Hal ini menjadi bagian dari upaya konsolidasi jaringan antarorganisasi perangkat daerah (OPD) demi efisiensi anggaran dan peningkatan kualitas layanan publik.
Rencana tersebut dibahas dalam Rapat Koordinasi Kebijakan Internet Satu Pintu 2026 yang digelar di Lorin Solo Hotel, Surakarta, Selasa (11/11/2025).
Asisten Administrasi Sekretariat Daerah Jateng Dhoni Widianto yang hadir mewakili Sekda Sumarno, menjelaskan bahwa saat ini Dinas Kominfo tengah melakukan identifikasi kebutuhan jaringan di masing-masing OPD. Selama ini, kata Dhoni, setiap OPD masih menggunakan layanan internet secara mandiri.
“Ke depan, ketika kita merancang skema efisiensi, salah satunya melalui konsolidasi pengadaan barang dan jasa agar hasilnya lebih optimal,” ujar Dhoni.
Ia menambahkan, sistem jaringan satu pintu ini diharapkan dapat dimanfaatkan secara maksimal oleh seluruh OPD agar layanan publik tetap berjalan baik selama proses integrasi berlangsung.
“Muaranya tentu pada peningkatan pelayanan kepada masyarakat,” kata Dhoni.
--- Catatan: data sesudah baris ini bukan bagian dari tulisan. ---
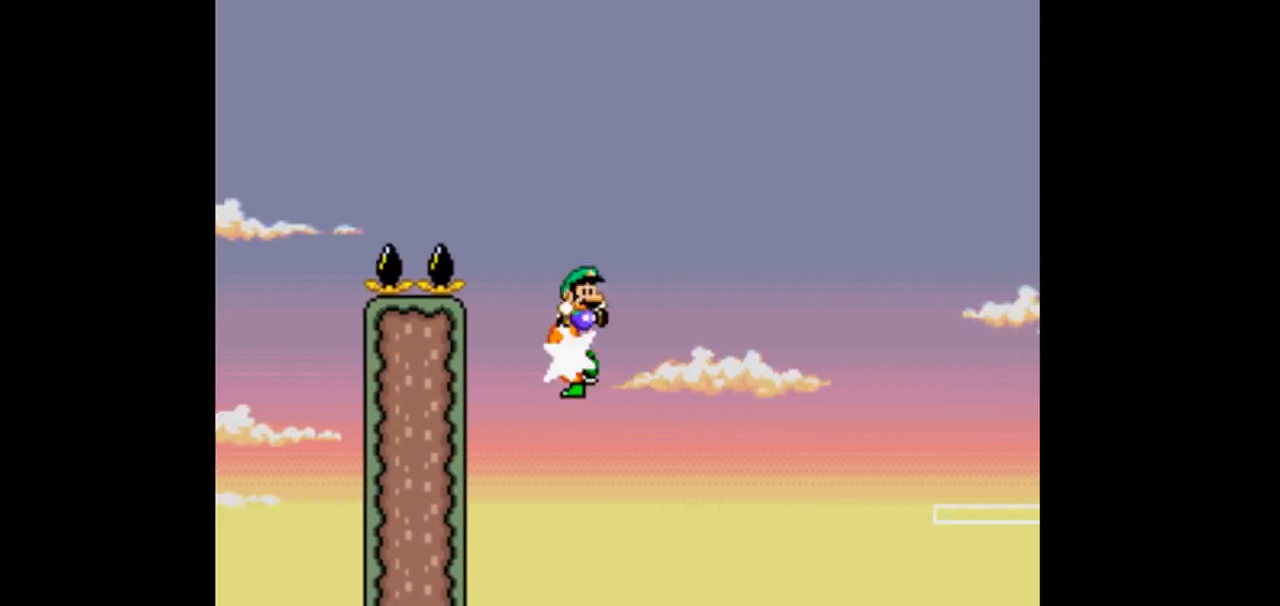
{"buttons": ["B", "Y", "DPAD_RIGHT"], "events": []}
Efisiensi Hingga Puluhan Miliar
Kepala Dinas Kominfo Jateng Agung Hariyadi menegaskan bahwa konsolidasi layanan internet menjadi langkah penting dalam menekan pemborosan belanja daerah.
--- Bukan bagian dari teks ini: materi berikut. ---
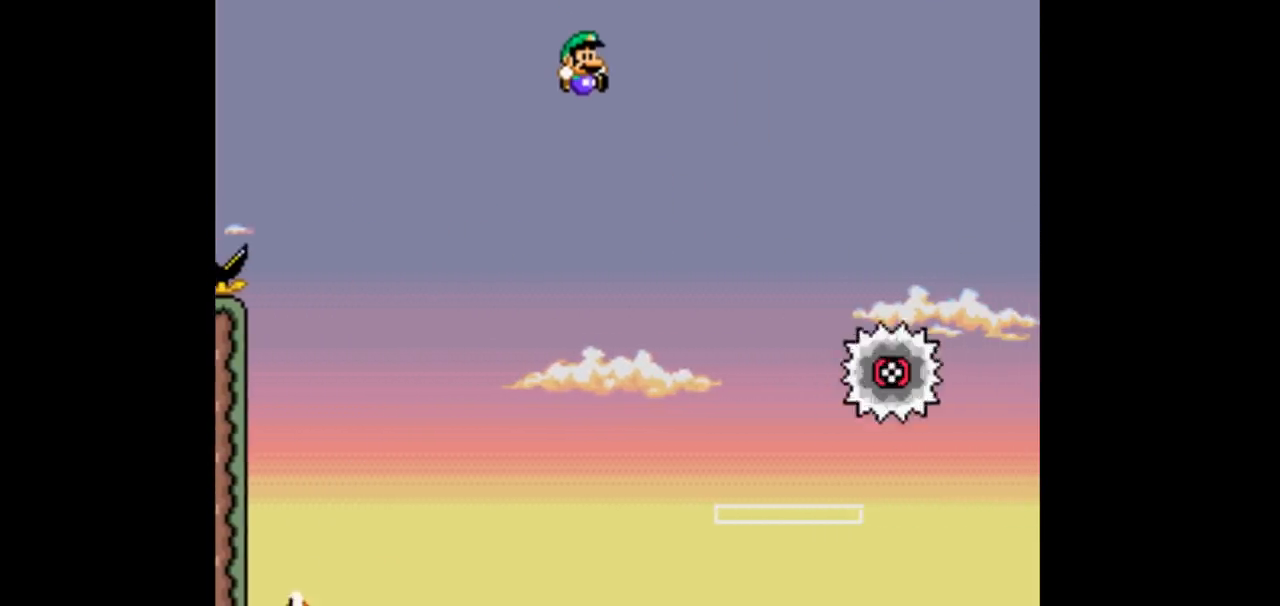
{"buttons": ["B", "Y", "DPAD_RIGHT"]}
Berdasarkan data Kominfo Jateng, total belanja internet di lingkungan Pemprov Jawa Tengah mencapai rata-rata Rp2,3 miliar per bulan, atau sekitar Rp28 miliar per tahun.
“Angka itu cukup besar. Maka tugas kami adalah mengukur kebutuhan internet yang sebenarnya. Rata-rata kebutuhan OPD sekitar 300 Mbps, sementara belanjanya lebih tinggi. Ini yang akan kita tekan agar sesuai kebutuhan,” ujar Agung.
Agung menjelaskan, efisiensi bukan berarti pemotongan anggaran, melainkan memastikan penggunaan internet lebih tepat sasaran. Dengan konsolidasi, lanjutnya, pemerintah daerah juga akan memperoleh jaringan yang lebih aman, terstandar, dan andal.
“Dari efisiensi ini, anggaran dapat dialihkan ke kebutuhan lain yang lebih prioritas, dan pada akhirnya akan berdampak pada peningkatan pelayanan publik,” tutup Agung.
Rakor ini diikuti oleh para pejabat eselon II dan perwakilan dari 50 OPD di lingkungan Pemerintah Provinsi Jawa Tengah.